■ Supplied data

++++++++

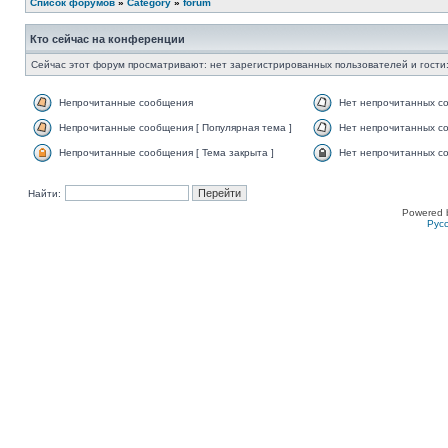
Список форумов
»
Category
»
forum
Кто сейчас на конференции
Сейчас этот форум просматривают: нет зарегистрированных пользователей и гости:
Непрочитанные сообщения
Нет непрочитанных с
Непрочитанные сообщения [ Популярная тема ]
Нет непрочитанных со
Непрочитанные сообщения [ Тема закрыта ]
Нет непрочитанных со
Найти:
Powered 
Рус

++++++++

Reply with exactly the lines from the one containing "Непрочитанные сообщения [ Тема закрыта ]" to the last line of the material, inclusive, and with nothing more.

■ Reply
Непрочитанные сообщения [ Тема закрыта ]
Нет непрочитанных со
Найти:
Powered 
Рус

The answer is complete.